### QUESTIONS TO ANSWER:
[A] In the commentary on the Good Shepherd readings, reproduce the part that opens with the words containing "And Jesus, in" and closes with "his own life.", substituting "in abundance" for "abundantly".
[B] According to the commentary on the Good Shepherd readings, where did committed shepherds usually sleep when they stayed out on the hills at night?

Acts 4: 5-12                   NRSV text
Psalm 23                        NRSV text
1John 3: 16-24               NRSV text
John 10: 11-18               NRSV text

What a gift these texts appear to be! Psalm 23 – we’ve known that since childhood. Good! That’s the children’s slot taken care of! Peter and John before the Sanhedrin, defending the healing of the crippled beggar – chance to wheel out Silver and gold have I none! And get the congregation singing and doing the actions! Then there’s the epistle – all about love and abiding and the Spirit. Very comfortable, hovering on the edge of sentimentality (it’s always good to be able to give the heartstrings a tug, isn’t it?) and finally the gospel passage itself – Jesus the Good Shepherd! And of course, if you live in this part of the world, it’s lambing time – and Cumbria is awash with fields of newly dropped lambs. Great chance to show some pictures of cute, woolly little wobblers taking their first tentative steps …

That just shows how thoroughly we’ve domesticated the gospel. Images of shepherds were hardly “cute”. Shepherds were pretty cut off from human society, spending all their time (as they did) out on the hills with the sheep. At night time, they herded them into pens and, if they were seriously committed to their task (in the manner evoked by Jesus in the first 11 verses of this chapter), they slept out on the hills, too – usually across the gate of the pen. Their job was to find water and grazing for the sheep (cf Psalm 23:2) – not an easy task in the semi-desert. Most importantly, they had to be kept safe from the predators that lurked in the rocks and caves where skittish or complacent sheep walked in “the valleys of the shadow of death”. Leading, feeding and protecting. Shepherding was not a job for the weak. It was one of the most powerful images used to describe Israel’s experience of Yahweh as protector and provider.

And Jesus, in John 10, picks up on the “frontline” aspect of shepherding: “I am the gate” (10:7) and, in our text this week, “I am the good shepherd”. Note that this follows on immediately from the verse, “I came that they might have life, and have it abundantly”. Jesus then moves immediately into the image of the shepherd whose “goodness” is seen in laying down his life for the sheep. Jesus is not saying, “I am the good shepherd because I am prepared to lay down my life for the sheep”. This is not about risk-taking. Jesus is the shepherd who will give abundant life to the sheep at the expense of his own life.

### RAW DATA:
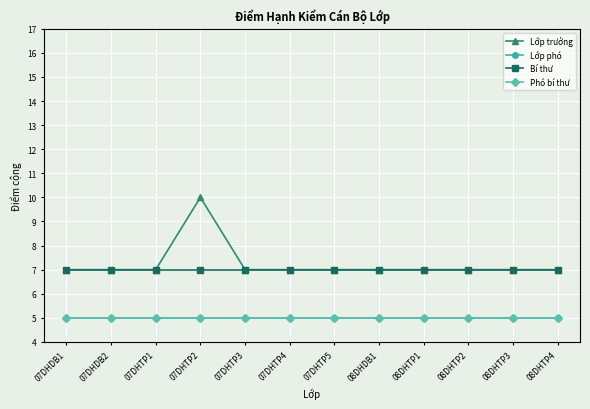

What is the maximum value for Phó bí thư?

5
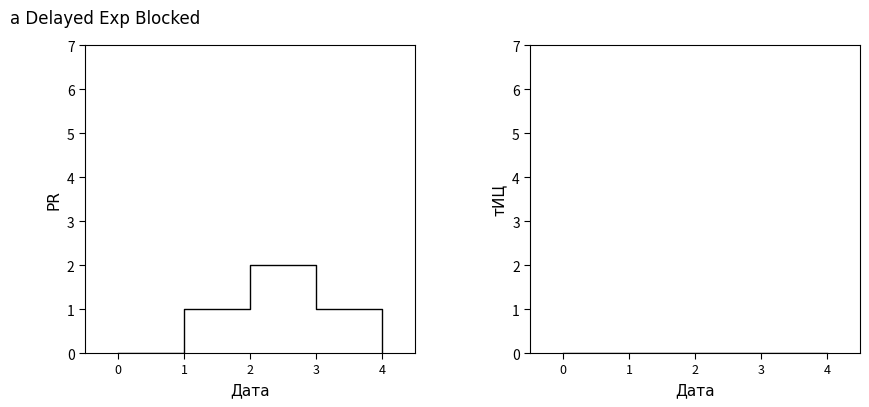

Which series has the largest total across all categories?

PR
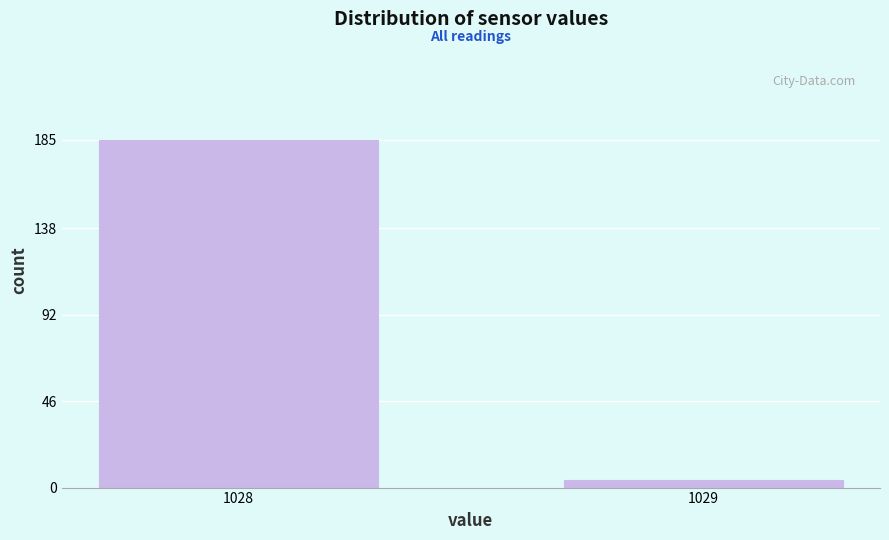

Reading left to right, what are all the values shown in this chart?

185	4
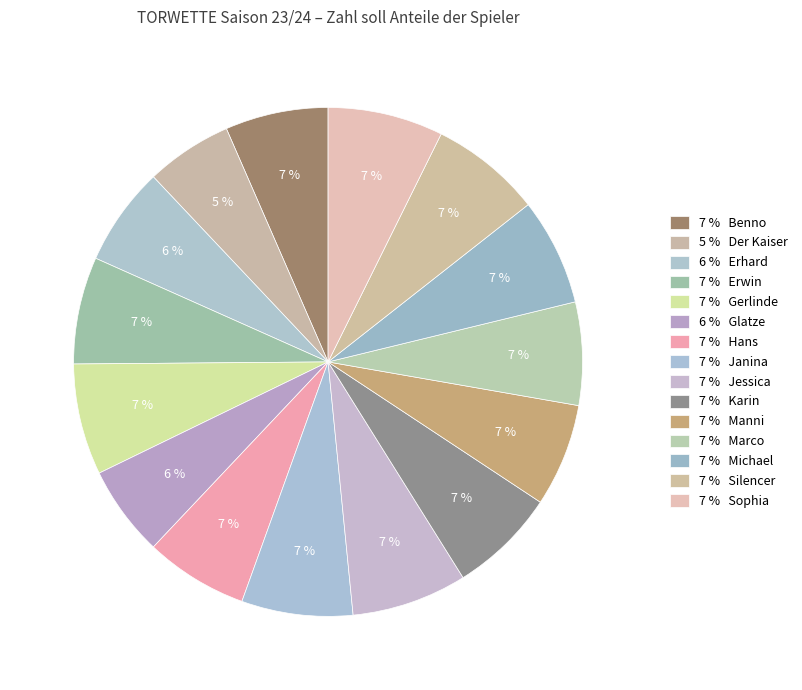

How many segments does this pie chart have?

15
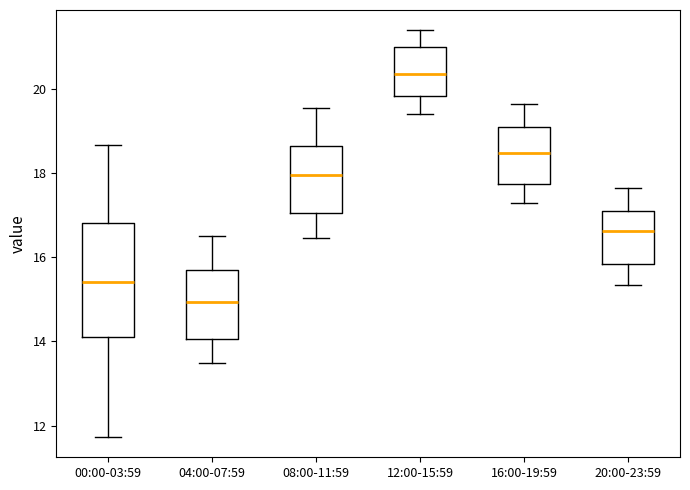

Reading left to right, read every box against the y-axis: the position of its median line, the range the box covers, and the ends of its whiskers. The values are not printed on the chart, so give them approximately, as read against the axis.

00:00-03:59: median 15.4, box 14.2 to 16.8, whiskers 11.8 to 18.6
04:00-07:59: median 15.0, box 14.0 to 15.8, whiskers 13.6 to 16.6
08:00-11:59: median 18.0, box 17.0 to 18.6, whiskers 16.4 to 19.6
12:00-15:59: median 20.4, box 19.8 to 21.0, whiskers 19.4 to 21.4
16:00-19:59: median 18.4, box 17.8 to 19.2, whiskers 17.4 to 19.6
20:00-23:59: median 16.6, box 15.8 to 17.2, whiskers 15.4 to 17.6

### ANSWERS FOR EACH ITEM:
[A]
And Jesus, in John 10, picks up on the “frontline” aspect of shepherding: “I am the gate” (10:7) and, in our text this week, “I am the good shepherd”. Note that this follows on immediately from the verse, “I came that they might have life, and have it in abundance”. Jesus then moves immediately into the image of the shepherd whose “goodness” is seen in laying down his life for the sheep. Jesus is not saying, “I am the good shepherd because I am prepared to lay down my life for the sheep”. This is not about risk-taking. Jesus is the shepherd who will give abundant life to the sheep at the expense of his own life.

[B] Across the gate of the sheep pen.